WORK TO BE COMPLETED – Beginning at the line that holds "pyautogui.press('ctrl+v')" and continuing to the last line of the data below, transcribe every line word for word, without pictures.

══════════════════════════════

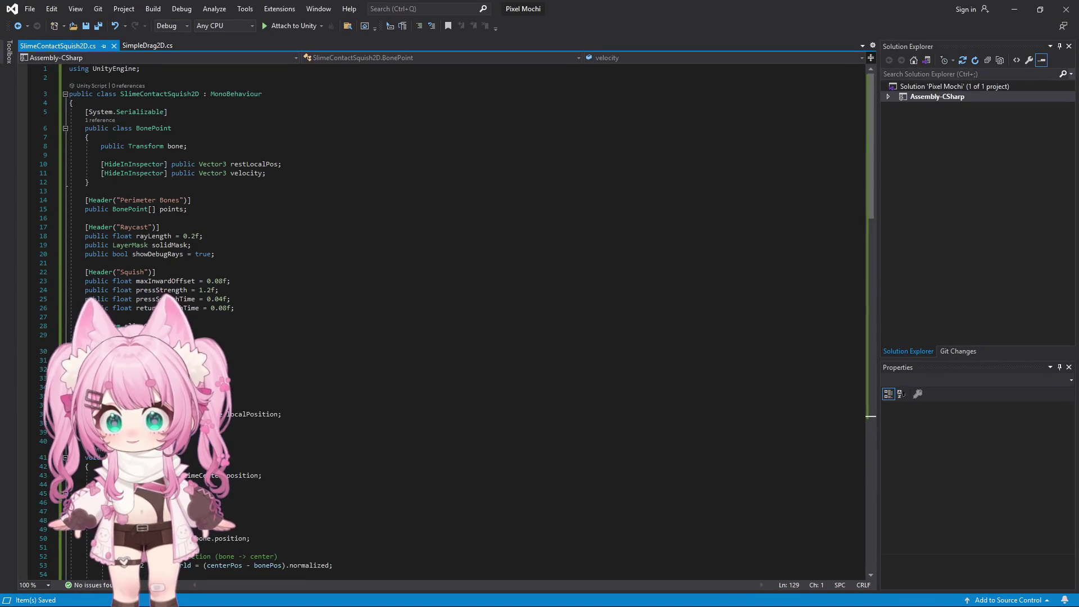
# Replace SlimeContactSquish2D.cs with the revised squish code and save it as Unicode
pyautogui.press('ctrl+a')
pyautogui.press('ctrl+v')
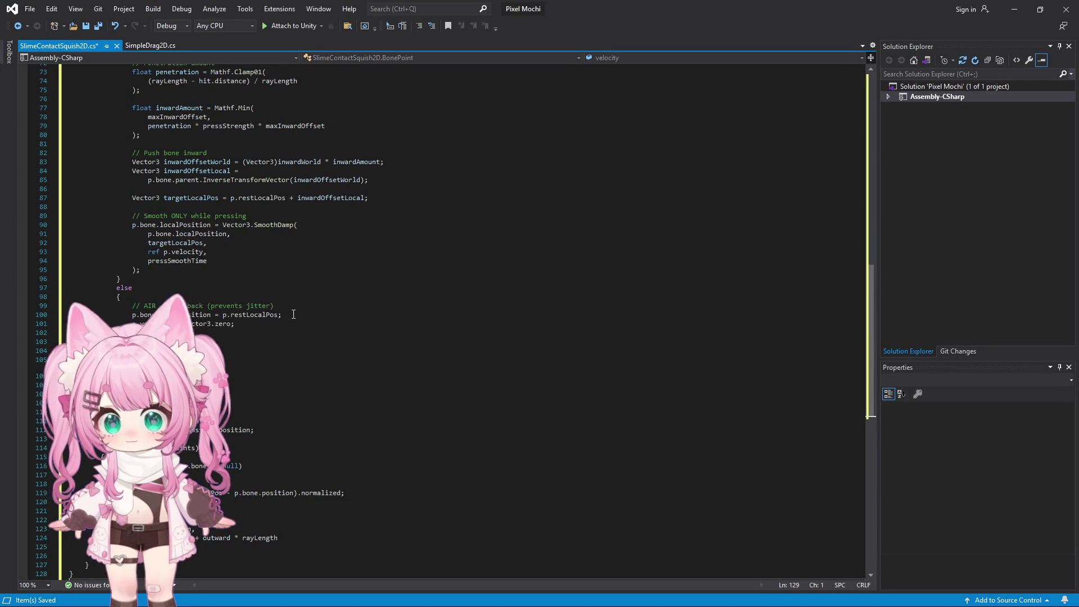
pyautogui.click(29, 9)
pyautogui.click(56, 117)
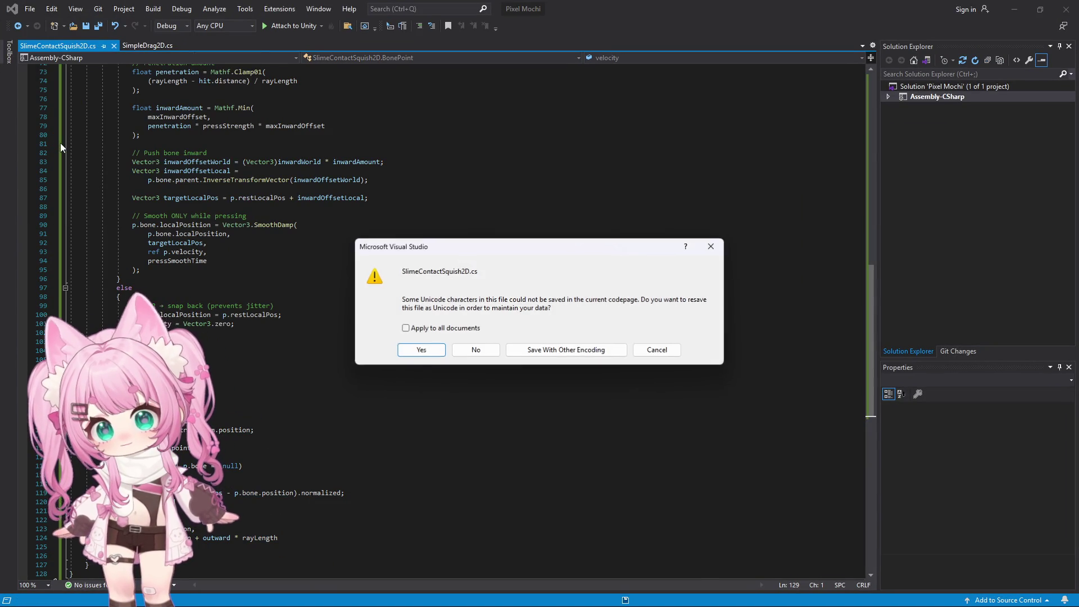
pyautogui.click(417, 353)
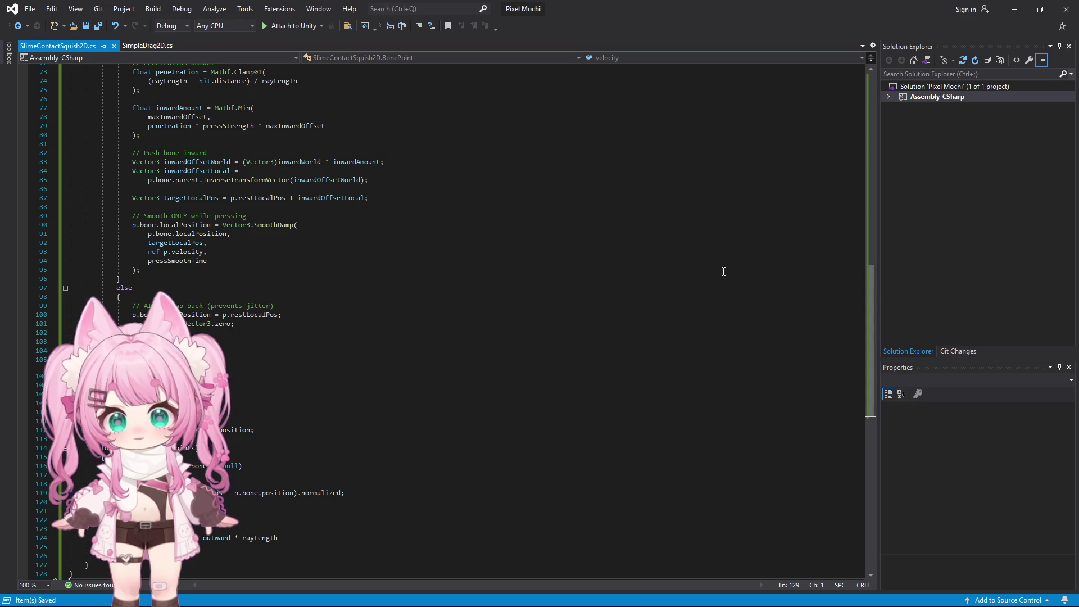
pyautogui.click(1004, 13)
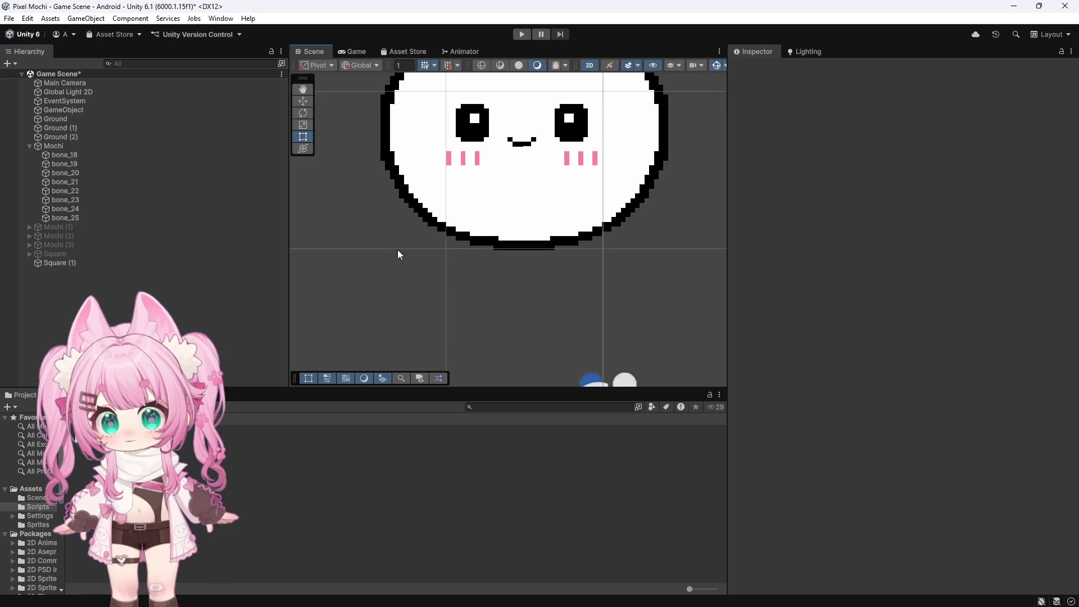
# Select the Mochi slime and review its components in the Inspector
pyautogui.click(76, 148)
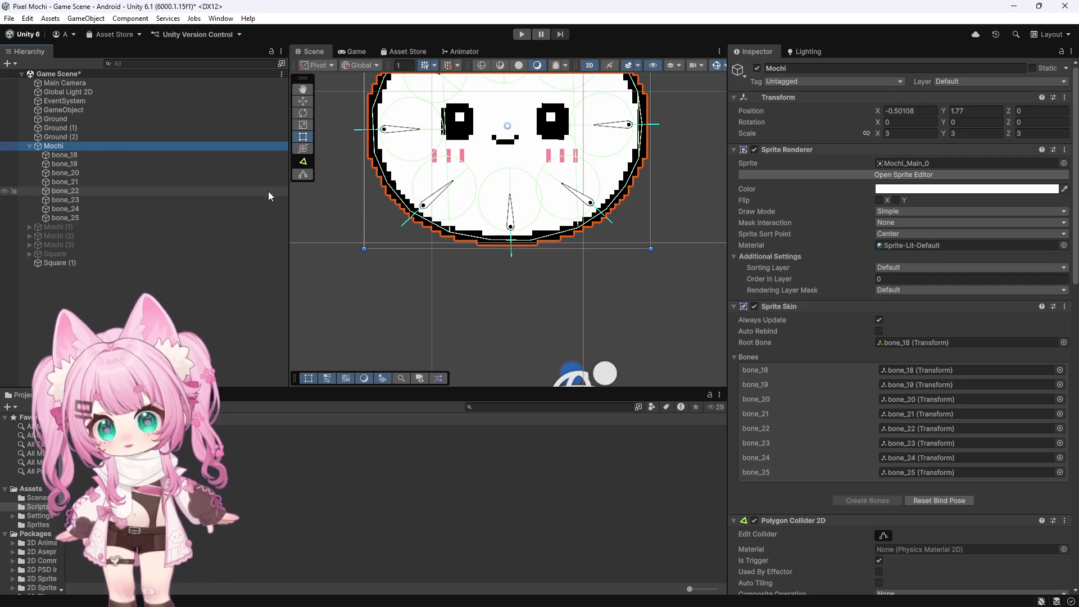
pyautogui.scroll(-10, 824, 352)
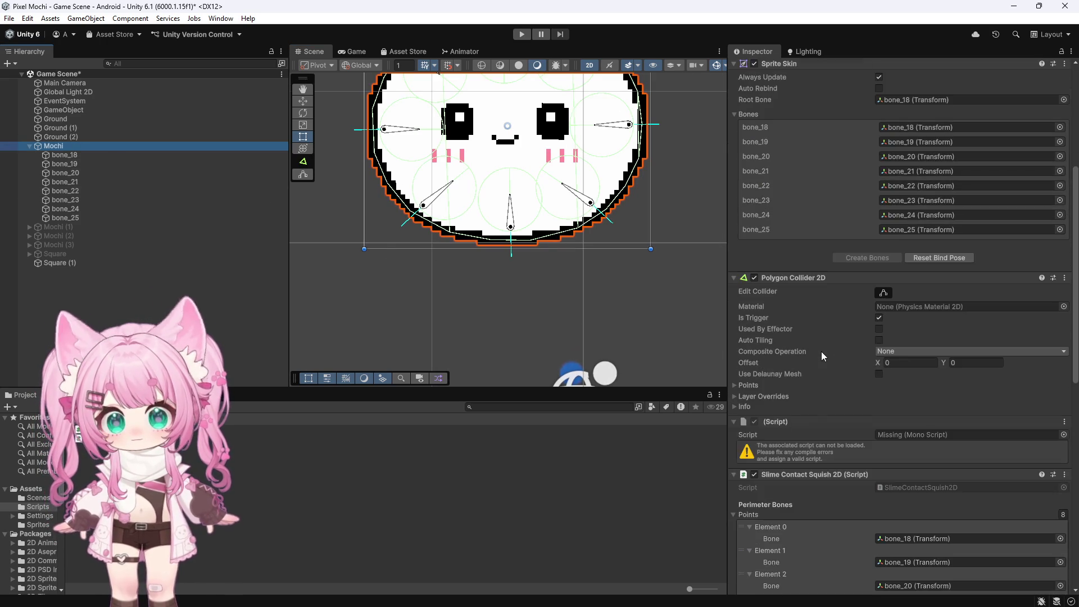
pyautogui.scroll(-7, 821, 352)
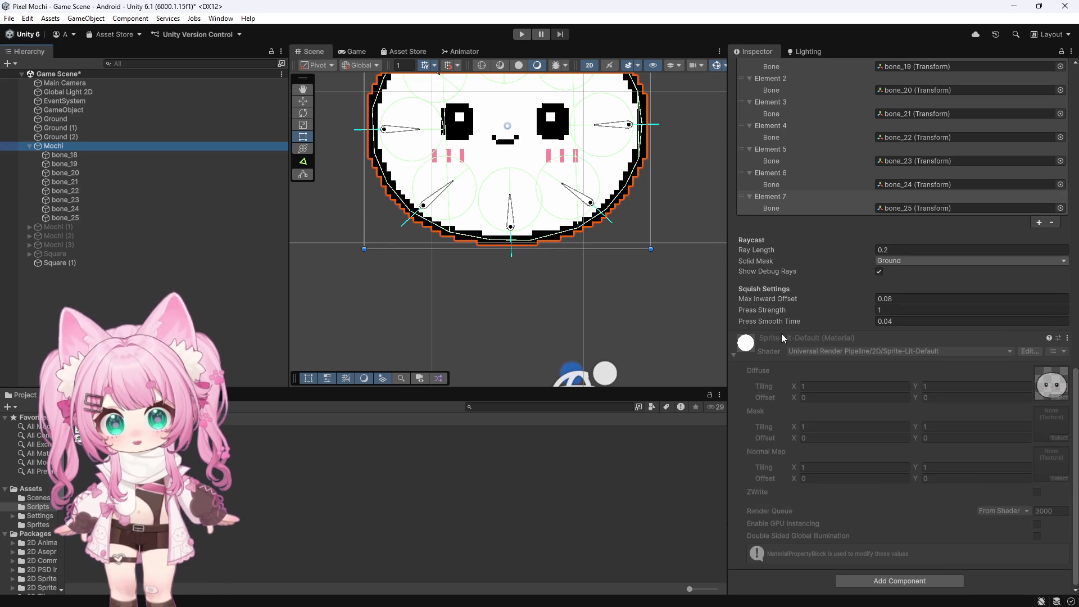
pyautogui.scroll(2, 763, 348)
pyautogui.scroll(10, 798, 350)
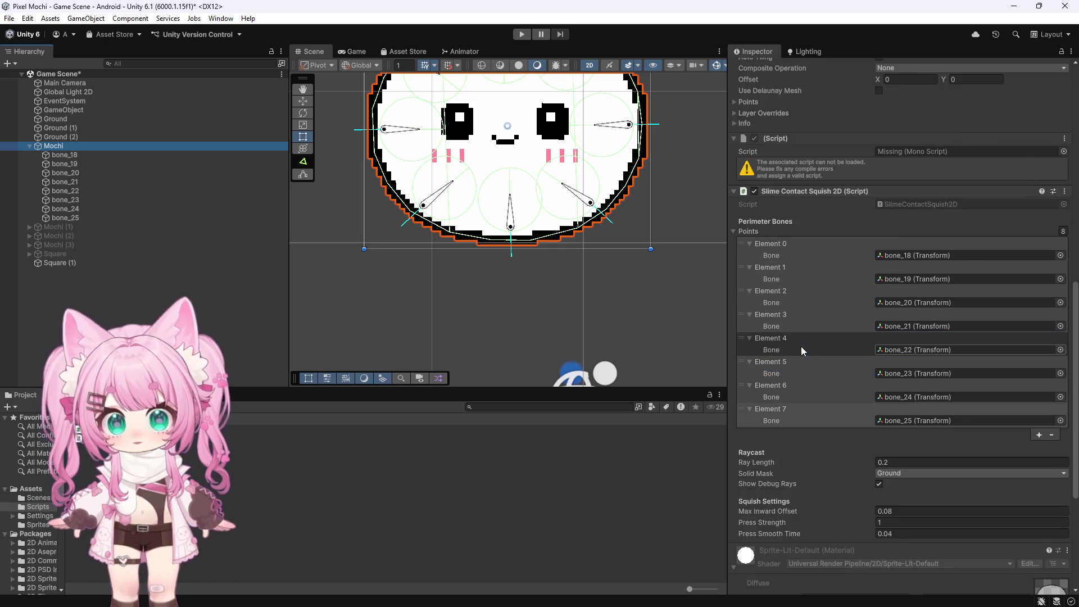
pyautogui.scroll(5, 792, 327)
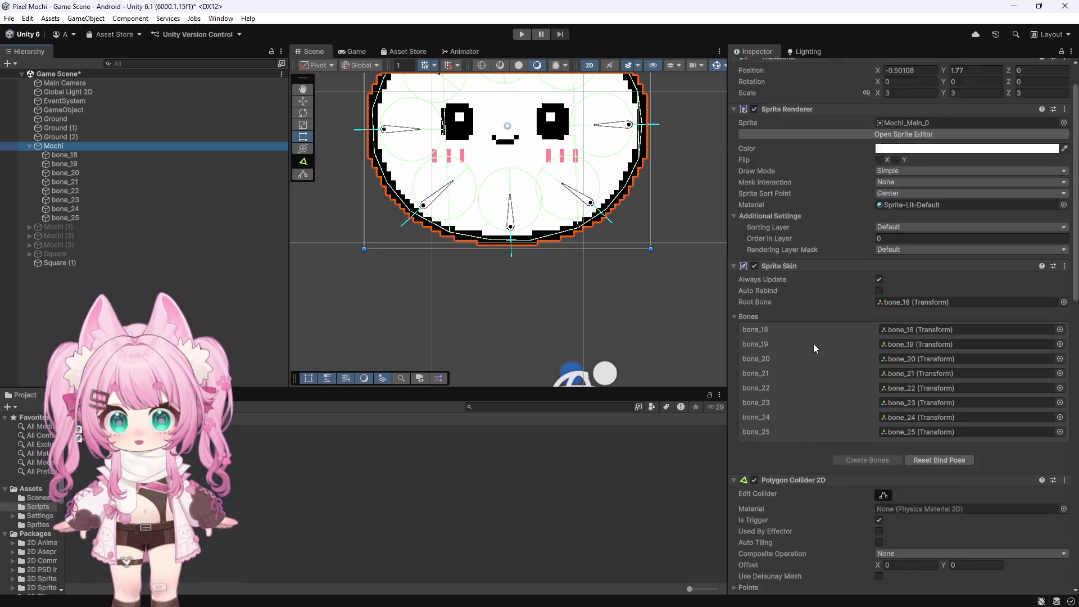
pyautogui.scroll(-6, 815, 345)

══════════════════════════════

WORKED SOLUTION –
pyautogui.press('ctrl+v')
pyautogui.click(29, 9)
pyautogui.click(56, 117)
pyautogui.click(417, 353)
pyautogui.click(1004, 13)
# Select the Mochi slime and review its components in the Inspector
pyautogui.click(76, 148)
pyautogui.scroll(-10, 824, 352)
pyautogui.scroll(-7, 821, 352)
pyautogui.scroll(2, 763, 348)
pyautogui.scroll(10, 798, 350)
pyautogui.scroll(5, 792, 327)
pyautogui.scroll(-6, 815, 345)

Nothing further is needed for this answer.